**Your instructions**
Transcribe the lines beginning with the one that contains "2. ebfiles/ ➤ EasyBuild Files Directory" and continuing through the one that contains "EasyBuild uses this", keeping every character unchanged.

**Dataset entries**
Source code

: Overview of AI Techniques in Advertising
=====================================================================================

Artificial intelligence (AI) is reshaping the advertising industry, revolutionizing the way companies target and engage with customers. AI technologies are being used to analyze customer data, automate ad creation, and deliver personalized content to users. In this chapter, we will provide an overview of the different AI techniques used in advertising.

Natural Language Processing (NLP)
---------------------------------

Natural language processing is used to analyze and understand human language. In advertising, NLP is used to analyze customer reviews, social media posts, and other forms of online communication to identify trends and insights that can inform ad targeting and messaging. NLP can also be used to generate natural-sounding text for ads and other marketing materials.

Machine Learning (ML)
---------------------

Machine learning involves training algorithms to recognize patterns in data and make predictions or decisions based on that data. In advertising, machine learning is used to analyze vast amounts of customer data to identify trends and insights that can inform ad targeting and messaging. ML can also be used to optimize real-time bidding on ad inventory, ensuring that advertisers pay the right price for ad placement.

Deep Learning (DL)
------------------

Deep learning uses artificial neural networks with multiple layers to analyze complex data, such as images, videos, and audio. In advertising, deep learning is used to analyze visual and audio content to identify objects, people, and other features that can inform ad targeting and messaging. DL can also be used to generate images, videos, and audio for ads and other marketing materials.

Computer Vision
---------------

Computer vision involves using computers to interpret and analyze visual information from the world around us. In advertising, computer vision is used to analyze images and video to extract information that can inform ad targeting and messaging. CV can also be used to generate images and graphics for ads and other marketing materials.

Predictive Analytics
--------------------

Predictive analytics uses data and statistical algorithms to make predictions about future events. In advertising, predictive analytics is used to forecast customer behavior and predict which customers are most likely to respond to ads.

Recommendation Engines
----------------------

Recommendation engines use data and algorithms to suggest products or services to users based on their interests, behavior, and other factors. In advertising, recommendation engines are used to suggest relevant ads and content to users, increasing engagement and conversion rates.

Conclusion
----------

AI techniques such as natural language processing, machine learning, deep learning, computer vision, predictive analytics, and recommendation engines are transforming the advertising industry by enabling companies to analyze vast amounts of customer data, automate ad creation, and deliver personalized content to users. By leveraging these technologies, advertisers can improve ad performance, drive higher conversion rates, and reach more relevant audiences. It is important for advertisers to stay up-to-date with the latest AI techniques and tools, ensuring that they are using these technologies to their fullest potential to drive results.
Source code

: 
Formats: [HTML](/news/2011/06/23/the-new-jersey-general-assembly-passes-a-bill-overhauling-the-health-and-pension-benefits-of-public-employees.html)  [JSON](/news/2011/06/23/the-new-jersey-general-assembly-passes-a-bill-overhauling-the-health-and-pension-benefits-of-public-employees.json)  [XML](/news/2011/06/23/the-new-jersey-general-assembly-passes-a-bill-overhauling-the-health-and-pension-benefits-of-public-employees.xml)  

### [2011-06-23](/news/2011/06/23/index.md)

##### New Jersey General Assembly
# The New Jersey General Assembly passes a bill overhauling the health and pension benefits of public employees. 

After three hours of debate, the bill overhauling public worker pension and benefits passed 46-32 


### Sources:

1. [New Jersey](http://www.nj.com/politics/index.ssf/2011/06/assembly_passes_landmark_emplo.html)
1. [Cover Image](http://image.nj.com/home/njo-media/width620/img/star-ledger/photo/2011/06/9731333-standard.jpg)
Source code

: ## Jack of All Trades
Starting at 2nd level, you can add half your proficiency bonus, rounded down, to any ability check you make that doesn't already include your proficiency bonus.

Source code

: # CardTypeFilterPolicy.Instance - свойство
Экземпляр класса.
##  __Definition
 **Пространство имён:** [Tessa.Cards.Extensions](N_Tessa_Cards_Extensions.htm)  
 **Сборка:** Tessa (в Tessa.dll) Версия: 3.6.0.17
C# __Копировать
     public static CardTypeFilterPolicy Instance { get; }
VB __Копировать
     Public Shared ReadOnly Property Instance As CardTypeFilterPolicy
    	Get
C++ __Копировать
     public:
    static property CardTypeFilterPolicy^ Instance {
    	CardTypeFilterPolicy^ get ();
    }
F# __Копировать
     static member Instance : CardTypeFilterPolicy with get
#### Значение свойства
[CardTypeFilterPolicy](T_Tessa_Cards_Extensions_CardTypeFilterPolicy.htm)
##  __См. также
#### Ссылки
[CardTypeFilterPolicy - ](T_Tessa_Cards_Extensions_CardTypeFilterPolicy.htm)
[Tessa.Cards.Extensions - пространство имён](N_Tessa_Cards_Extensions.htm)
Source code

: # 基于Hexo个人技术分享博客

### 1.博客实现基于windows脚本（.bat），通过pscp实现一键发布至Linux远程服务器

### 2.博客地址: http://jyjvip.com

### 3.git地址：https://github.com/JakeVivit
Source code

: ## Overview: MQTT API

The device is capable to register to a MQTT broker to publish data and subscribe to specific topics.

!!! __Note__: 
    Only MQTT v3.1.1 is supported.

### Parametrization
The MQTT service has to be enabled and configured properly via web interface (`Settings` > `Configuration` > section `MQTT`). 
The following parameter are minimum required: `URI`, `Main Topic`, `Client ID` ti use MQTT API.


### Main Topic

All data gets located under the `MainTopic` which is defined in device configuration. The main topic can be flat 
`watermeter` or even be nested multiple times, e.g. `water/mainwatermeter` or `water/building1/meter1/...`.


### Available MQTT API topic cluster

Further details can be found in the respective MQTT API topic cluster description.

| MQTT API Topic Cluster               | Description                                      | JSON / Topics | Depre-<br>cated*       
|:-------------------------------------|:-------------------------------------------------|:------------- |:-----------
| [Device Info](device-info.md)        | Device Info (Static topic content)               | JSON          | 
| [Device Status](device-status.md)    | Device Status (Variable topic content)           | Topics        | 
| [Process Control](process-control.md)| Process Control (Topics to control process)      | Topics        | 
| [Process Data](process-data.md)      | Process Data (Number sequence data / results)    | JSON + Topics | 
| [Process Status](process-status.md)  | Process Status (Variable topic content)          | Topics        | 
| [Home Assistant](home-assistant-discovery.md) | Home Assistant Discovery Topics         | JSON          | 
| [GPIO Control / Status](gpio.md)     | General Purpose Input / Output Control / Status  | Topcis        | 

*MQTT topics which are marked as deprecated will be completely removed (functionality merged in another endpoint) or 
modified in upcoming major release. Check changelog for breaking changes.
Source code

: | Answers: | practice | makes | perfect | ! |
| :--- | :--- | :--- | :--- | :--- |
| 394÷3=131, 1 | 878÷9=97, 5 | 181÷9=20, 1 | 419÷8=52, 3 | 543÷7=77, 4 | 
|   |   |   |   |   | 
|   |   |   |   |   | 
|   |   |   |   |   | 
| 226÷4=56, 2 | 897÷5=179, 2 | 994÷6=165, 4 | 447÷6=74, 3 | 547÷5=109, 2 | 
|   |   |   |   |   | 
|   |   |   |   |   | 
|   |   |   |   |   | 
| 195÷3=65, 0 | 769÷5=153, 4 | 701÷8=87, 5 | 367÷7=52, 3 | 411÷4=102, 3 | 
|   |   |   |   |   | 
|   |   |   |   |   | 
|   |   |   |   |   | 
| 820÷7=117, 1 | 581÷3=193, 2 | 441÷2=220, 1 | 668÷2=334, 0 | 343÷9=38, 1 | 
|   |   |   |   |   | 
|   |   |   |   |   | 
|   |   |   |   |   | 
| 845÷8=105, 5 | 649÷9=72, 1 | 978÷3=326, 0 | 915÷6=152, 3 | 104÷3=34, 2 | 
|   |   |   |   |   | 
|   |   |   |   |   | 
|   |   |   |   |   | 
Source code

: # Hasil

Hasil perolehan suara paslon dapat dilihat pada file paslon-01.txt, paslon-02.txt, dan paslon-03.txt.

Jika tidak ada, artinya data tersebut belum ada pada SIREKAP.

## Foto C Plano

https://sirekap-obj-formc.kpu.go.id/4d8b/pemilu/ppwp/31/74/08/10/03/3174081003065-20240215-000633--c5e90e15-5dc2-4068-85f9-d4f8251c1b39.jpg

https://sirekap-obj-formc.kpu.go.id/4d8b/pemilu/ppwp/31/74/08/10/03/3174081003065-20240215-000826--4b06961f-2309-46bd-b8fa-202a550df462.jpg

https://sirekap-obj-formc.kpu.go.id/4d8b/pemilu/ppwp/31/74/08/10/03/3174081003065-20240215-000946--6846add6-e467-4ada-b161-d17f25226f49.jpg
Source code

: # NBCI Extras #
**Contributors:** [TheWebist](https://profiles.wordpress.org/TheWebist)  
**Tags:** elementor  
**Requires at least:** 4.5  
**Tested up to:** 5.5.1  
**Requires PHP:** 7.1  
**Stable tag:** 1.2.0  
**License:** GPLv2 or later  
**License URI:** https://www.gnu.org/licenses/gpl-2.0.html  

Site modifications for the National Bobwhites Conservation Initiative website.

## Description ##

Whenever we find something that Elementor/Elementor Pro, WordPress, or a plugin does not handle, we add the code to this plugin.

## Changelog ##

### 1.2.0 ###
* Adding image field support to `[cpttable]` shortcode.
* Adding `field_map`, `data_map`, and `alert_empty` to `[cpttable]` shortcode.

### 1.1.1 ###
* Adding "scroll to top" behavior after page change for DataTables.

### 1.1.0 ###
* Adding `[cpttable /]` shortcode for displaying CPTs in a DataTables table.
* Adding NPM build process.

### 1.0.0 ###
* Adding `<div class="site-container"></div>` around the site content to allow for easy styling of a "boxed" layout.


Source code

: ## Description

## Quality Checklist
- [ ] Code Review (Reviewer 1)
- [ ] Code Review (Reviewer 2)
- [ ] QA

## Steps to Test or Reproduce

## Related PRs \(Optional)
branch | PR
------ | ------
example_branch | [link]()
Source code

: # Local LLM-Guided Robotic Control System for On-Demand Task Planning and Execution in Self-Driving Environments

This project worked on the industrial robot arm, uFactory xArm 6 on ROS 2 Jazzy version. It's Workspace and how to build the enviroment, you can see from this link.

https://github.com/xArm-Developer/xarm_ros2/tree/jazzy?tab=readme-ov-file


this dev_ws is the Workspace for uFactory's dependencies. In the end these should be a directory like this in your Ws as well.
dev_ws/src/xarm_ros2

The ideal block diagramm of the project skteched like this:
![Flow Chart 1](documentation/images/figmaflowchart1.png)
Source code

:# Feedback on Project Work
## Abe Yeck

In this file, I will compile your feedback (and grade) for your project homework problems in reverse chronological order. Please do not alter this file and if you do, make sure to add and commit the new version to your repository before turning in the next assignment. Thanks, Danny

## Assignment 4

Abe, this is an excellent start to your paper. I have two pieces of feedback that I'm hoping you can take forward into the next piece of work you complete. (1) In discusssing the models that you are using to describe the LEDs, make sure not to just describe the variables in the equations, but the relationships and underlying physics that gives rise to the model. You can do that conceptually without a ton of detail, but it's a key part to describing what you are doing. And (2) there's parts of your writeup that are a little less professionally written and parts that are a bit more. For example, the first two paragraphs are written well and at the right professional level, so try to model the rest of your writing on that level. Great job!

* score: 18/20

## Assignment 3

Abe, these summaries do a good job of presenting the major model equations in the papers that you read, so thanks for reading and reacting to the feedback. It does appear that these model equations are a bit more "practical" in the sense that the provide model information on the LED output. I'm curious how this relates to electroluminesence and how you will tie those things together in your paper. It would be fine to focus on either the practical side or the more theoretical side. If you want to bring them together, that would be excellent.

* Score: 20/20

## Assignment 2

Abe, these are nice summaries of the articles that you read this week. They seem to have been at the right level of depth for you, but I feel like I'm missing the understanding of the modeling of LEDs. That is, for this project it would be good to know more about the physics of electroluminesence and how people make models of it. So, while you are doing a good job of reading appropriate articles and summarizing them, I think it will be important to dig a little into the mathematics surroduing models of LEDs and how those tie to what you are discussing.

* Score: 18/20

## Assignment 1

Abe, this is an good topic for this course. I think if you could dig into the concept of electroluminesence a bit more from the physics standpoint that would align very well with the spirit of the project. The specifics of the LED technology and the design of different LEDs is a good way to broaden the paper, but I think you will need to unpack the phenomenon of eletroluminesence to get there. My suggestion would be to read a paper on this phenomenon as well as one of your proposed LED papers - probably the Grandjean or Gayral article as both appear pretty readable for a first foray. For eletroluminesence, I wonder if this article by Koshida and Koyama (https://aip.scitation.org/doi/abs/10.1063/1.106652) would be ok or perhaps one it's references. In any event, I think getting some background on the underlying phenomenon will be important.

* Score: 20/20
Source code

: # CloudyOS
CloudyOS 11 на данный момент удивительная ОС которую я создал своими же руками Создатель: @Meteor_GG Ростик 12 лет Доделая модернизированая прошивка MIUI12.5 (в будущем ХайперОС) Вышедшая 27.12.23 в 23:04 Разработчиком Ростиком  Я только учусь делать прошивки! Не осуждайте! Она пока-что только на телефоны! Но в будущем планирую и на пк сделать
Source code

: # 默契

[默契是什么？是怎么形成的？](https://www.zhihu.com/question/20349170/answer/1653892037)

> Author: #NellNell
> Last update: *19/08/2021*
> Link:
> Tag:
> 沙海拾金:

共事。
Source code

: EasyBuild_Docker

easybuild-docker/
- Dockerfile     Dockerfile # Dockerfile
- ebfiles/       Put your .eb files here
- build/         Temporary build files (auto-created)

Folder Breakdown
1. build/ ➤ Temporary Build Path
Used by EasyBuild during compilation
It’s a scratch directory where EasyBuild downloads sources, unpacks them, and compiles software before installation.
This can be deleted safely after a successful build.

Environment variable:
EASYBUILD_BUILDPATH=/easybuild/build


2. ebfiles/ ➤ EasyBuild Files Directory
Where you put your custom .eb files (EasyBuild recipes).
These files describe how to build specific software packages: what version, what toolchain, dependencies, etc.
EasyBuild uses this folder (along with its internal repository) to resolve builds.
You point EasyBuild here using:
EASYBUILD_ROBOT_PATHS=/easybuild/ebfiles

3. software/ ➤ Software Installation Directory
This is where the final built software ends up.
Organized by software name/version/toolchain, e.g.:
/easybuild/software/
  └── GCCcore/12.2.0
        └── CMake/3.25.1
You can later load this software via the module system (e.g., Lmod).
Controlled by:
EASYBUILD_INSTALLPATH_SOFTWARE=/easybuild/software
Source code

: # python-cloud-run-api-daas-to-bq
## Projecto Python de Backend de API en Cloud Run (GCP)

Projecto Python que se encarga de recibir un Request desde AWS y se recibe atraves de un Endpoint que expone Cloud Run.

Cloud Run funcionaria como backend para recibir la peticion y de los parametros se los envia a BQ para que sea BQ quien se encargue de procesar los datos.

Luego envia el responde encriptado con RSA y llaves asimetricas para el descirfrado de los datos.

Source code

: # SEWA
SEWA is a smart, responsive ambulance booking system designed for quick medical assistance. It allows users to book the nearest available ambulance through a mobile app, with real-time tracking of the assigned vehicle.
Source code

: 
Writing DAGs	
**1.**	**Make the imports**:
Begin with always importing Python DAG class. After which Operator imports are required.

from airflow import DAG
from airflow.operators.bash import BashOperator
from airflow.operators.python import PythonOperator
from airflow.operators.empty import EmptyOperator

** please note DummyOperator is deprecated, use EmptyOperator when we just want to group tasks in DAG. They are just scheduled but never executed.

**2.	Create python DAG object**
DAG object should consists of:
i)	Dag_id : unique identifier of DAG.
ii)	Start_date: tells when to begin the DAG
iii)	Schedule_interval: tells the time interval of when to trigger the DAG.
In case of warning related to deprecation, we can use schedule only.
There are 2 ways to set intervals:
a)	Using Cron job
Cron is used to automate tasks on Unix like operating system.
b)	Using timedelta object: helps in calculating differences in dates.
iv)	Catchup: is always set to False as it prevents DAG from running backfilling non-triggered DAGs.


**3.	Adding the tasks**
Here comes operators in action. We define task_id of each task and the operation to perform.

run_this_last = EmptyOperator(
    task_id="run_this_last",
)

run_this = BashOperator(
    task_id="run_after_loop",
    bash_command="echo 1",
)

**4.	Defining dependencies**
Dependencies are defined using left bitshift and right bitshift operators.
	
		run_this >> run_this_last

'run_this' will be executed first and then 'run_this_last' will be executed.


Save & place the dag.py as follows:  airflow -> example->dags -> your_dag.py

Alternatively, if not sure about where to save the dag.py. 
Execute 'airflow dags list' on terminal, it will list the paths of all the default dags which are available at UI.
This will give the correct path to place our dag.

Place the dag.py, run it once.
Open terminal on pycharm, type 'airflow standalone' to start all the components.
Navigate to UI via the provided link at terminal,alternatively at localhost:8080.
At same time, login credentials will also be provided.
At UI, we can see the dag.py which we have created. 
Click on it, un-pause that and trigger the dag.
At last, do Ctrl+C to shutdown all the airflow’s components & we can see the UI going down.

**Reply to the task**
2. ebfiles/ ➤ EasyBuild Files Directory
Where you put your custom .eb files (EasyBuild recipes).
These files describe how to build specific software packages: what version, what toolchain, dependencies, etc.
EasyBuild uses this folder (along with its internal repository) to resolve builds.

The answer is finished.